Research interests: syntactic theory; syntax-semantics interface; Chinese linguistics.
C. T. James Huang is Professor of Linguistics at Harvard University. His research focuses on the ‘mental software’ of the brain that accounts for our knowledge of language, in particular looking at some key questions, such as: what that mental software consists of, how it is acquired, and how it is put to use in real life. Regarding these questions, Professor Huang researches syntax (how we structure words to make sentences, in seemingly different ways for different languages), and the relationship between syntax and semantics (how expressions thus put together map to appropriate meanings).
Professor Huang’s research has addressed a variety of topics in syntactic theory and the syntax-semantic interface, related to (a) argument structure and syntactic projection; (b) syntactic operations (such as movement) and constraints on them; (c) the distribution and reference of reflexives, pronouns, and null pronouns; (d) interpretation of sentences with quantifiers and other logical elements; and (e) the syntax and semantics of questions across languages.
Notably, Professor Huang is interested in formal approaches to the study of Chinese languages, and more broadly in parametric theory with a focus on East Asian languages. Having worked on a wide range of topics in Chinese syntax—with respect to word order and phrase structure, lexical semantics and syntactic projection (passives, unaccusatives, resultatives, causatives), anaphora (pro drop, null topics, long-distance reflexives, donkey sentences), questions (wh-questions, A-not-A questions), focus structure, and syntax-semantics mismatches, he uses the results of these works to both shed new light on some old problems in the traditional field of Chinese syntax, and contribute to current issues in general linguistic theory.
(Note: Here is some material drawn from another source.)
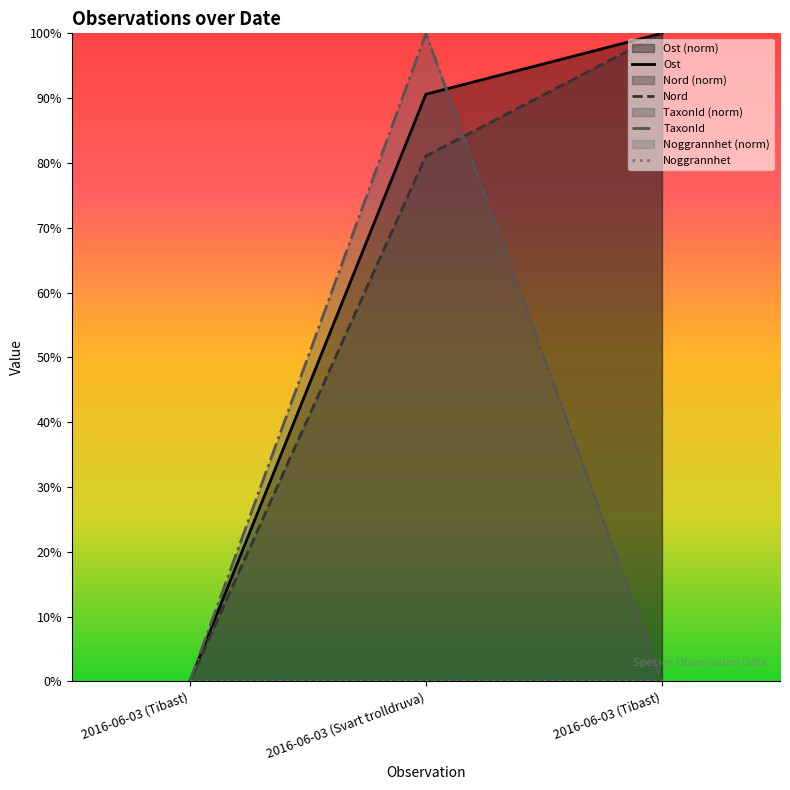

Between 2016-06-03 (Svart trolldruva) and 2016-06-03 (Tibast), which series saw the biggest shift?

TaxonId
His most recent and current work explores the analytic-synthetic continuum in syntactic typology in formal theoretic terms, and capitalizes on the fact that many parameters of variation that have been posited in the past may be reduced to special cases of the analytic-synthetic macro-parameter.
Issues arise concerning the relation between macro- and micro-parameters as accounts of synchronic variation and diachronic change. I continue to be interested in the analyses of passives, resultatives, bound anaphora in all languages, and how they may shed light on the relationship among syntax, semantics and the lexicon.